The reply must contain exactly the lines below from the one with "left shoulder: (1046, 314, 9)" down to the one with "right wrist: (594, 239, -8)", both included, and nothing more; please omit the pictures.

-- Images with localized body landmarks --
──────────

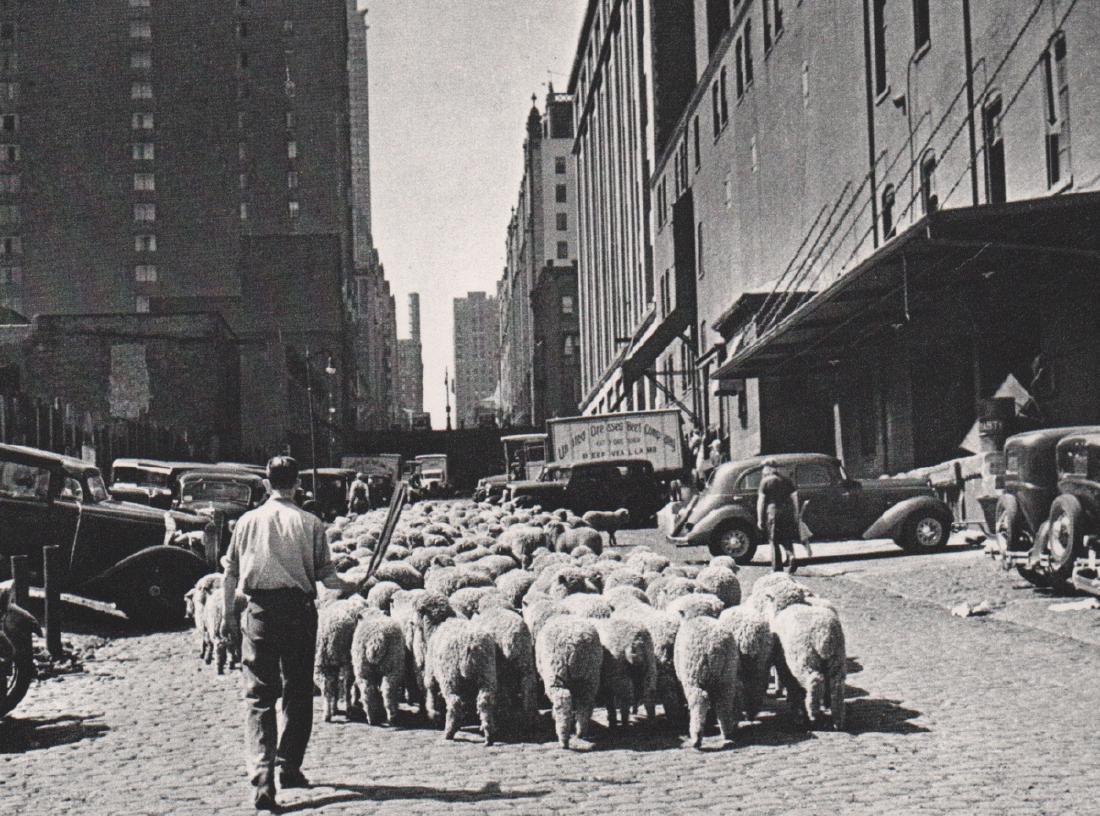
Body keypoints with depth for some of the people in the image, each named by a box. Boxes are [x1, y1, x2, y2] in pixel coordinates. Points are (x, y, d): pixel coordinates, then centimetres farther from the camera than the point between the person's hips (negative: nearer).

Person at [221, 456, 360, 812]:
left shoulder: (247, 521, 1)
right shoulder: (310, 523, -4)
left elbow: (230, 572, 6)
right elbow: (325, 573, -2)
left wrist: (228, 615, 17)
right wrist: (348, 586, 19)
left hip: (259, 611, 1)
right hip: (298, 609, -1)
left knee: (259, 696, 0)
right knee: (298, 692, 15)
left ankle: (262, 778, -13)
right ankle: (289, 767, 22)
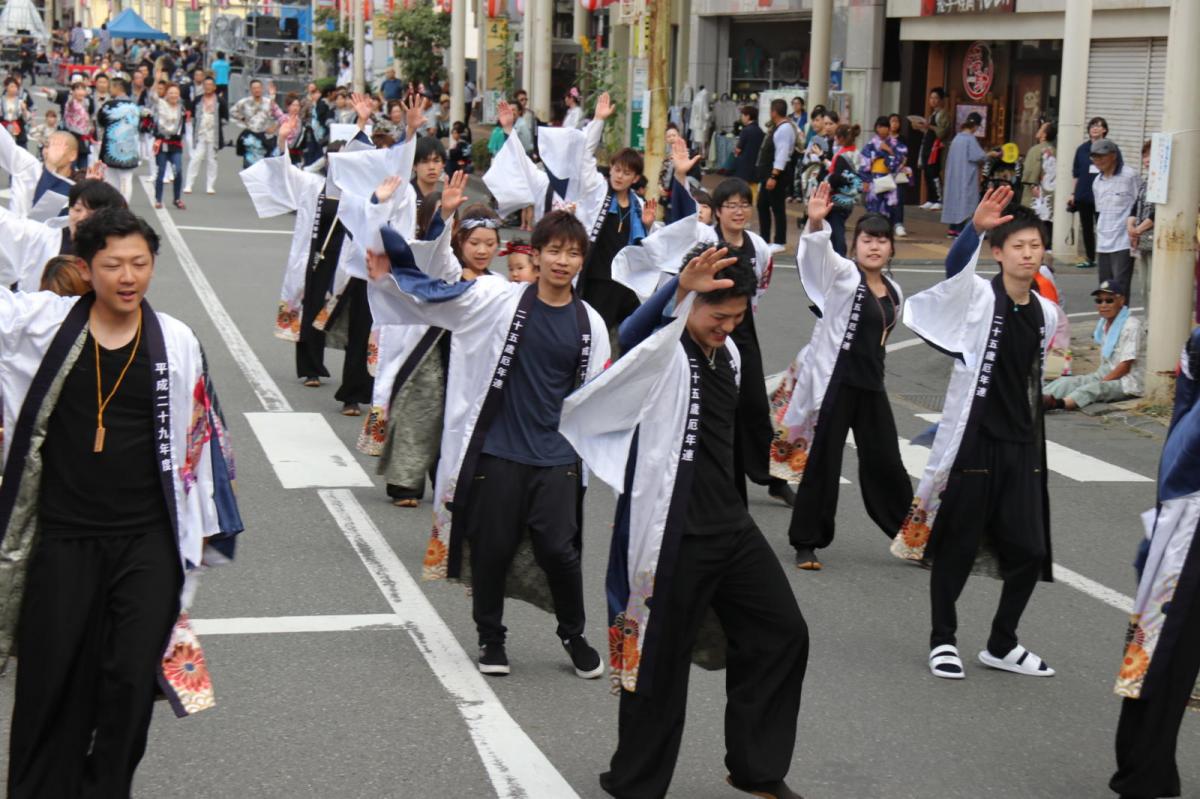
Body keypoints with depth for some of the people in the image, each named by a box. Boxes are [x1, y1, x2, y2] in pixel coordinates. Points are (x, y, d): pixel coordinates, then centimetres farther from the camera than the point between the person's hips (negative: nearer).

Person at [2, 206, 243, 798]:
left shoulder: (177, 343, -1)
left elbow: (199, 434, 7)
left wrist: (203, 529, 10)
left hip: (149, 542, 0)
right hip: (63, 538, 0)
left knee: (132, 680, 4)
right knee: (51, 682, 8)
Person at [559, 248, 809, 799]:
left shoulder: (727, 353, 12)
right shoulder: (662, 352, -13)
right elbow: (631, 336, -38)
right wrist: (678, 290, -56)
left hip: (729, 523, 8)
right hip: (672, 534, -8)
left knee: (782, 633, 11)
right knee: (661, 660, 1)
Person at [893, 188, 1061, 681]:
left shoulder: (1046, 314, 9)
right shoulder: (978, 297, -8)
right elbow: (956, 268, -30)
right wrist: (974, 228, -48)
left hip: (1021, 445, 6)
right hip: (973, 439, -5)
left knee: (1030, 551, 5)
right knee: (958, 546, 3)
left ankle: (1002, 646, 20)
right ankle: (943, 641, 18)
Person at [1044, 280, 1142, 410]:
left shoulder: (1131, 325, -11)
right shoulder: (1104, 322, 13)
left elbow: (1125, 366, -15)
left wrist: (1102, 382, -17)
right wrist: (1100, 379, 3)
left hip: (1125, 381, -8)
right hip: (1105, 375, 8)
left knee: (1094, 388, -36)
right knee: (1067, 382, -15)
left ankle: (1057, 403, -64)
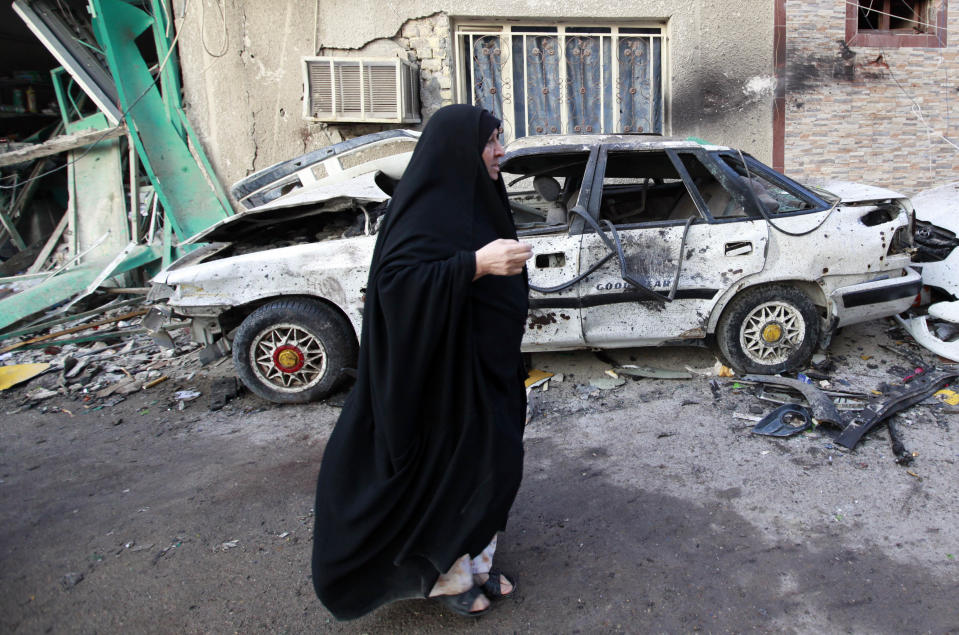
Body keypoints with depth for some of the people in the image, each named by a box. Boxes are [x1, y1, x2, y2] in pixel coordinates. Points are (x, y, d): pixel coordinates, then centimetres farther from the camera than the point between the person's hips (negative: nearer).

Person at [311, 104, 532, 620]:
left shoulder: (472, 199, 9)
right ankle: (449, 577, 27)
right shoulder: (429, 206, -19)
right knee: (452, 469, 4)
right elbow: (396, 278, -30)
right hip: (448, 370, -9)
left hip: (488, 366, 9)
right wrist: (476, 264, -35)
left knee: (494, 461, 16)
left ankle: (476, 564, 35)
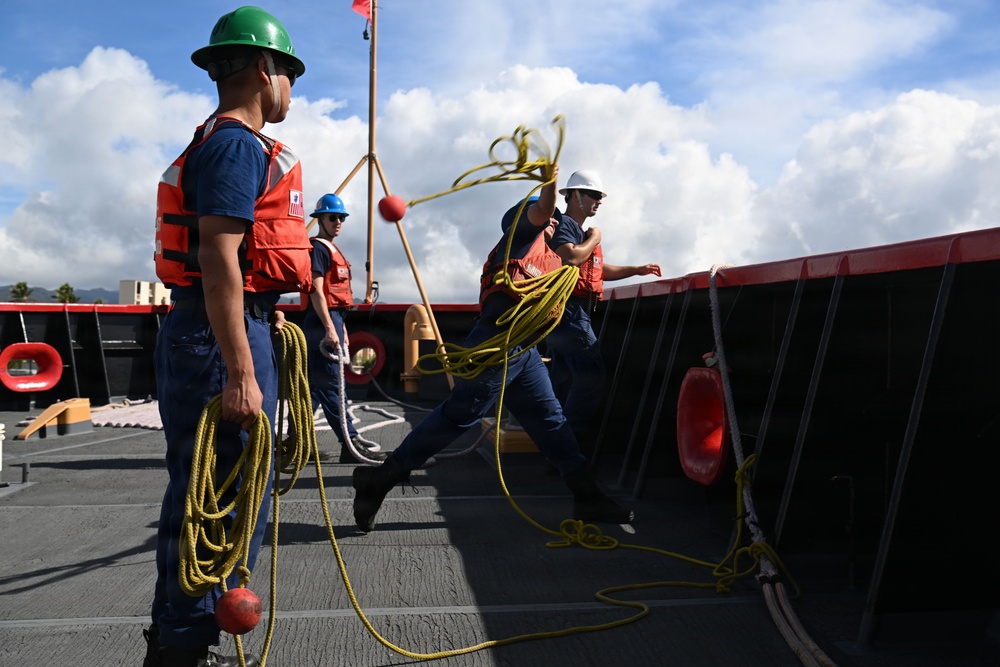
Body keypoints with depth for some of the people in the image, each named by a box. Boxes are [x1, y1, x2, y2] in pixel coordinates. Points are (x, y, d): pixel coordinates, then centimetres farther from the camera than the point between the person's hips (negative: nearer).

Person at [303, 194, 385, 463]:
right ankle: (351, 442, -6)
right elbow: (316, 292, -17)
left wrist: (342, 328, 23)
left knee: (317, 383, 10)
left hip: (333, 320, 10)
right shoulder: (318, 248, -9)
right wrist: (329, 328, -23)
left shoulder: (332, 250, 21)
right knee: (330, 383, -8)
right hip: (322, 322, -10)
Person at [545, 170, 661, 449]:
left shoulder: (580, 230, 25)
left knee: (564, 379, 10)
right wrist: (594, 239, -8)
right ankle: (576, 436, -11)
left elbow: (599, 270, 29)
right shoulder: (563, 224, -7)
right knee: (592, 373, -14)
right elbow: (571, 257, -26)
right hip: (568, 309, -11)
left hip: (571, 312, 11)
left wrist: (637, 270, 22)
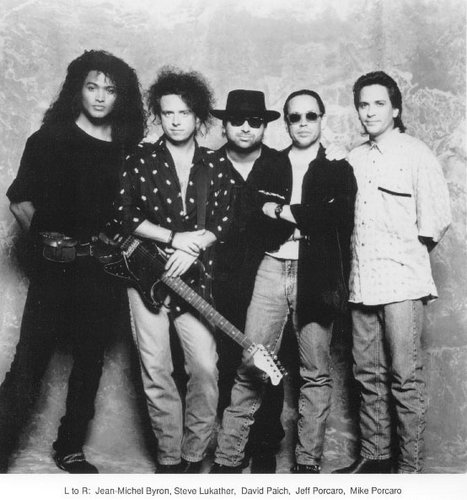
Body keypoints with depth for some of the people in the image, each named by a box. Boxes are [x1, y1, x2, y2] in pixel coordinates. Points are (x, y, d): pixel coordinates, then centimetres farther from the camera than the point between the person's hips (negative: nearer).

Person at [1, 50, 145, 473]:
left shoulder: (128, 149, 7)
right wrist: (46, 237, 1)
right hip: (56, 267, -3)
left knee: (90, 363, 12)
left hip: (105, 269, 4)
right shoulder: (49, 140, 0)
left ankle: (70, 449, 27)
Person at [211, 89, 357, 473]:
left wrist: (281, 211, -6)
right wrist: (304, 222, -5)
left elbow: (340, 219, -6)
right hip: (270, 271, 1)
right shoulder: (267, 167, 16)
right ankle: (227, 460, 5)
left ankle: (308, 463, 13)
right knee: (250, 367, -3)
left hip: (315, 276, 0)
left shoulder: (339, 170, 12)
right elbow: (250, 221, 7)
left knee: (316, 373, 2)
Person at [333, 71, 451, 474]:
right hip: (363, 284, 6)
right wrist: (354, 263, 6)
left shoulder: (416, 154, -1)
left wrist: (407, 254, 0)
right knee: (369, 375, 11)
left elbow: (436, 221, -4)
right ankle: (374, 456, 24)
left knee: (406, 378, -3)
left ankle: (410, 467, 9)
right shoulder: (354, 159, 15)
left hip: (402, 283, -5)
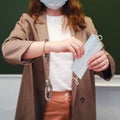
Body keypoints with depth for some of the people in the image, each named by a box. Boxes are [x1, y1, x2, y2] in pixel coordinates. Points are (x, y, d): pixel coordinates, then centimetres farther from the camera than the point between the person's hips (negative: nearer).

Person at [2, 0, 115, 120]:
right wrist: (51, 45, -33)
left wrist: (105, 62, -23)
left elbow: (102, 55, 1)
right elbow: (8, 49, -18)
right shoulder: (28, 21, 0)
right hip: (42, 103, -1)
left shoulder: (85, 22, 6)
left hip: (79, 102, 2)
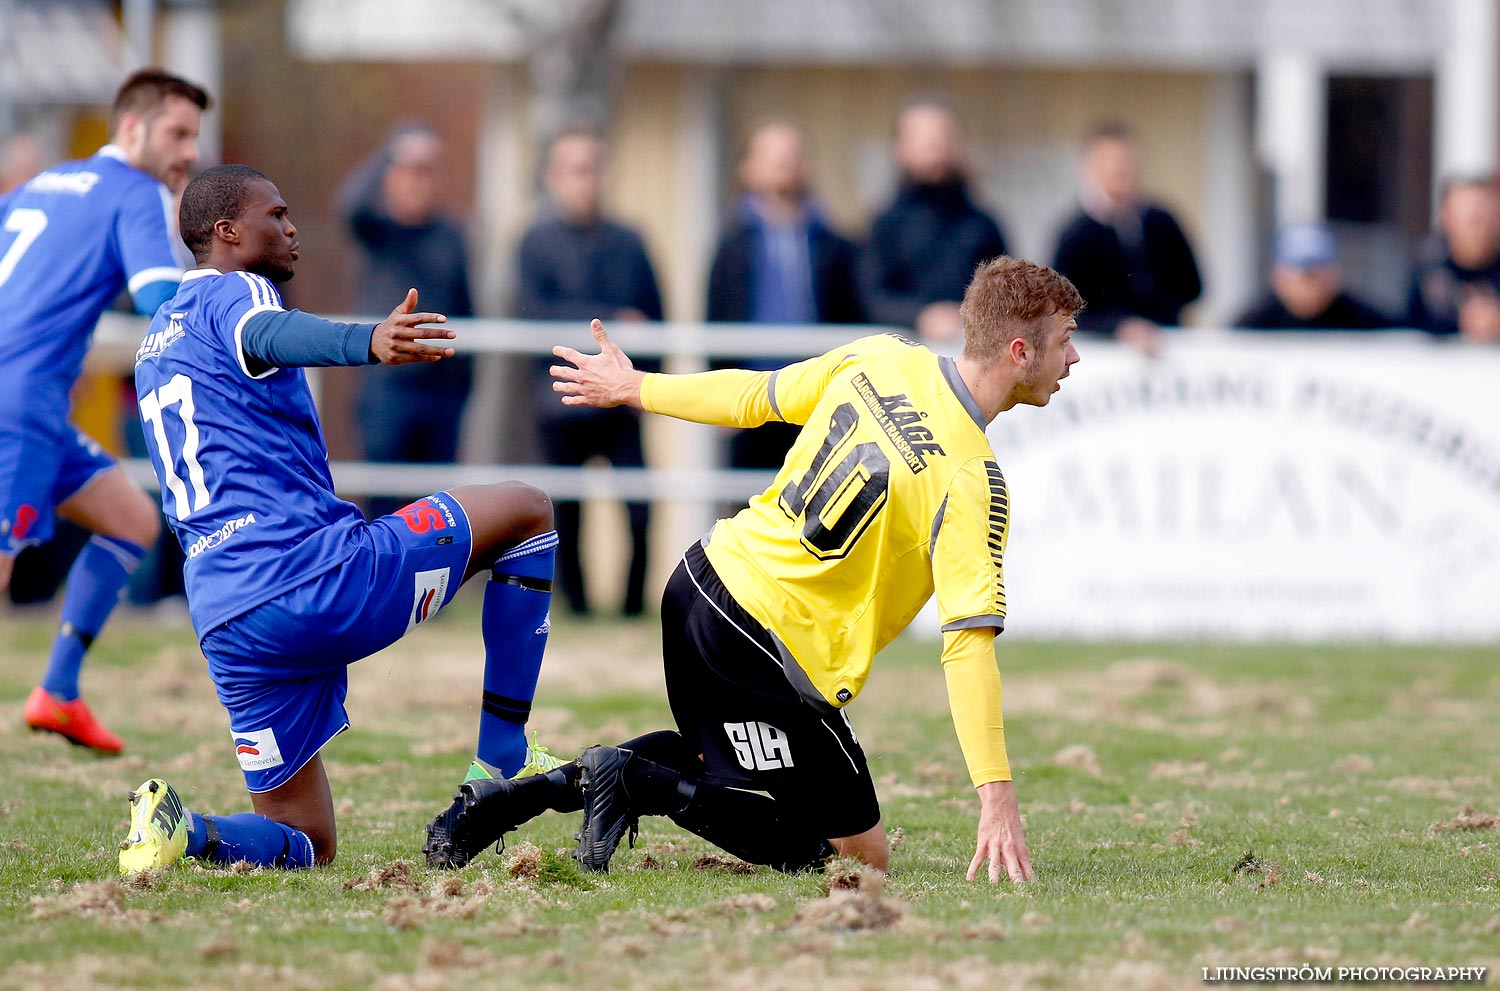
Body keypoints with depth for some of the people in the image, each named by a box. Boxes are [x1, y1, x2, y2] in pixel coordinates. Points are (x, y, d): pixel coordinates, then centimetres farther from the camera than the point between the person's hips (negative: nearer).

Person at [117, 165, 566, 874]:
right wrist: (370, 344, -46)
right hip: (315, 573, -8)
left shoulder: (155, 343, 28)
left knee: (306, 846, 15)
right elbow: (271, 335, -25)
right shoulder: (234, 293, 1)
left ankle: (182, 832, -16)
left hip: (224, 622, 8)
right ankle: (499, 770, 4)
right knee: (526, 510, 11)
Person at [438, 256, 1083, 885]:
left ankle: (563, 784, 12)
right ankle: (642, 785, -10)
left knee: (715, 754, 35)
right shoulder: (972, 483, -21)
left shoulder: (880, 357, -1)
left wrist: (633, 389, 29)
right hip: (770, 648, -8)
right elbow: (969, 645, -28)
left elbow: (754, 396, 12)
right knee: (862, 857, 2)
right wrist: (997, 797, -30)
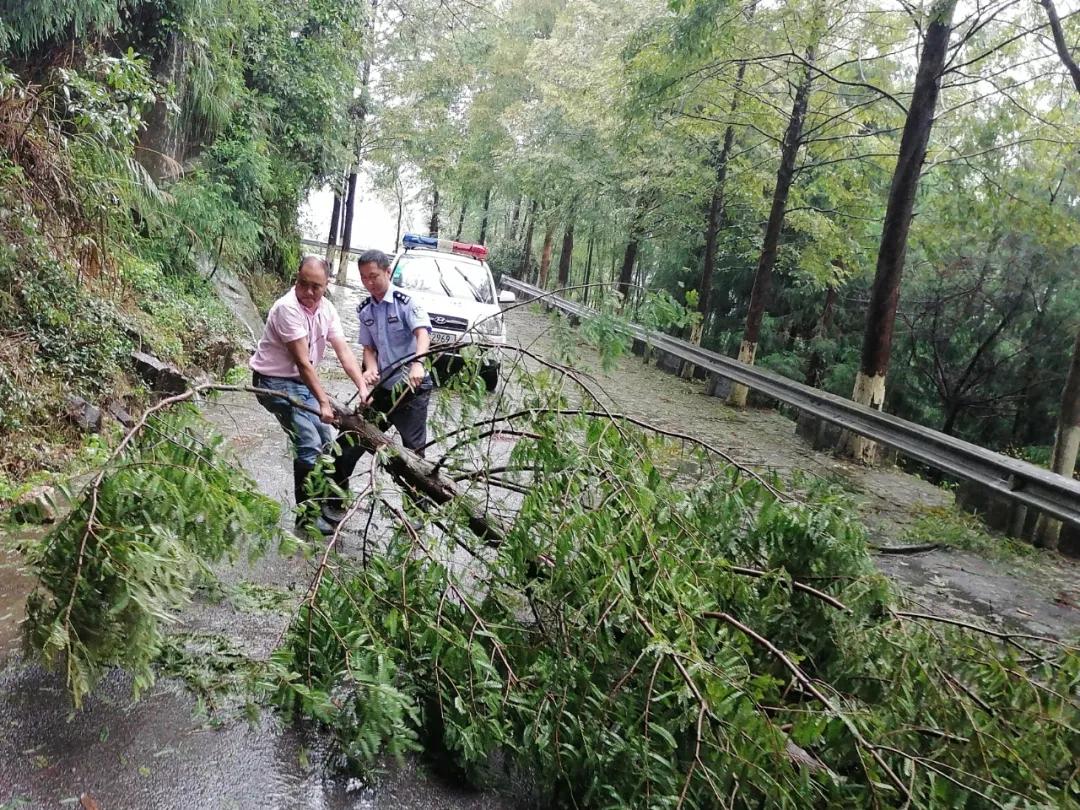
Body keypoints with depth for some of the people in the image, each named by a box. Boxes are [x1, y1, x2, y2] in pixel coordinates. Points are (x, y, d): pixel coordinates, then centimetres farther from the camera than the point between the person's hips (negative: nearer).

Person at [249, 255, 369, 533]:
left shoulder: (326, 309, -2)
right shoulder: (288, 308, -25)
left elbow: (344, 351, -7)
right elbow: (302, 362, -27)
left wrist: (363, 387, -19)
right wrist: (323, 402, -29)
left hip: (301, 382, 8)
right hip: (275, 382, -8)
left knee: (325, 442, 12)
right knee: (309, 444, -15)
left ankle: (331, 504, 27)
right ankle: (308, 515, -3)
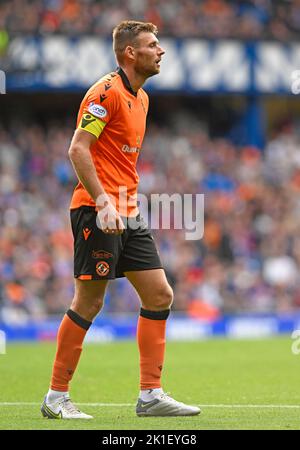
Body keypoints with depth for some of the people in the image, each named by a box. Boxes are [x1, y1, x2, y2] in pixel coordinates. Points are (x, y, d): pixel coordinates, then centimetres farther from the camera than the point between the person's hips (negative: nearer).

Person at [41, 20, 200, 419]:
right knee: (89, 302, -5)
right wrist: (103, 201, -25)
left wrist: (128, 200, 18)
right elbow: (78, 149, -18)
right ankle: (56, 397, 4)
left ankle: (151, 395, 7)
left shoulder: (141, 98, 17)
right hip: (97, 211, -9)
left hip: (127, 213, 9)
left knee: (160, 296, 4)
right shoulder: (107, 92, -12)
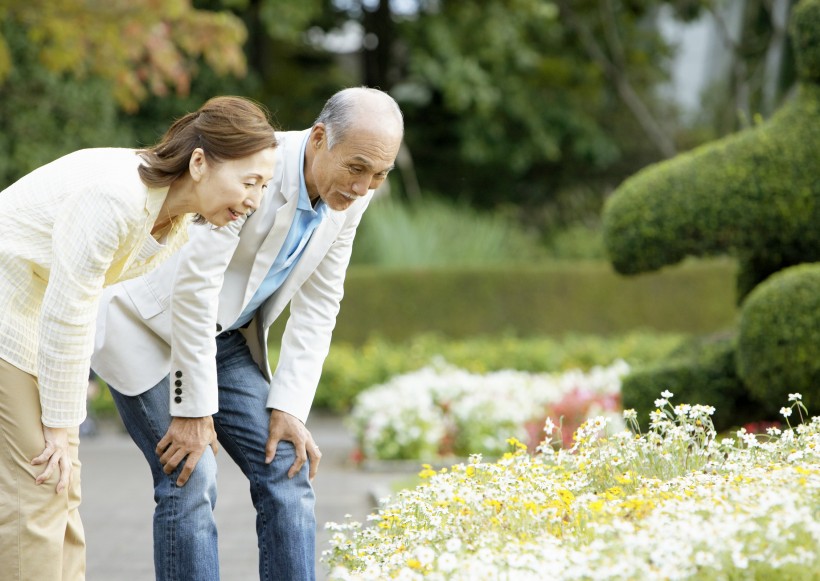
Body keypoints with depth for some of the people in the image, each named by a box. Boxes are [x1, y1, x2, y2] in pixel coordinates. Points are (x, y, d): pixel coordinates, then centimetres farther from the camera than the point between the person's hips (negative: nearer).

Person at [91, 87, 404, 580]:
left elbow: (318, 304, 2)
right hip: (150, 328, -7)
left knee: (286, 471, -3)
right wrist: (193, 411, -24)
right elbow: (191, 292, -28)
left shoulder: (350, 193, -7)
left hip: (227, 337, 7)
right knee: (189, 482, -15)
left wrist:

──────────

-- Task result --
left shoulder: (1046, 314, 9)
right shoulder: (978, 297, -8)
right elbow: (956, 268, -30)
right wrist: (974, 228, -48)
left hip: (1021, 445, 6)
right hip: (973, 439, -5)
left knee: (1030, 551, 5)
right knee: (958, 546, 3)
left ankle: (1002, 646, 20)
right ankle: (943, 641, 18)
Person at [1044, 280, 1142, 410]:
left shoulder: (1131, 325, -11)
right shoulder: (1104, 322, 13)
left elbow: (1125, 366, -15)
left wrist: (1102, 382, -17)
right wrist: (1100, 379, 3)
left hip: (1125, 381, -8)
right hip: (1105, 375, 8)
left knee: (1094, 388, -36)
right knee: (1067, 382, -15)
left ankle: (1057, 403, -64)
Body keypoints with depth for some of the people in the image, each named by a box. Boxes are [x1, y1, x2, y2] in pixel coordinates. Points are (x, y, d): pixel coordinates, then centimetres farther from the camera than the point between the person's hips (negative: nearer).

Person at [311, 104, 532, 620]:
left shoulder: (472, 199, 9)
right ankle: (449, 577, 27)
right shoulder: (429, 206, -19)
right knee: (452, 469, 4)
right elbow: (396, 278, -30)
right hip: (448, 370, -9)
left hip: (488, 366, 9)
right wrist: (476, 264, -35)
left knee: (494, 461, 16)
left ankle: (476, 564, 35)
Body keypoints with depth for some of the people in the image, each named by a box. Boxes are [x1, y1, x2, y2] in pixel coordinates. Points are (x, y, d): pixel coordinates, then centimetres farther from the camera than the point between the person's hips (negative: nearer).

Person at [303, 194, 385, 463]:
right ankle: (351, 442, -6)
right elbow: (316, 292, -17)
left wrist: (342, 328, 23)
left knee: (317, 383, 10)
left hip: (333, 320, 10)
right shoulder: (318, 248, -9)
right wrist: (329, 328, -23)
left shoulder: (332, 250, 21)
right knee: (330, 383, -8)
right hip: (322, 322, -10)
Person at [545, 170, 661, 449]:
left shoulder: (580, 230, 25)
left knee: (564, 379, 10)
right wrist: (594, 239, -8)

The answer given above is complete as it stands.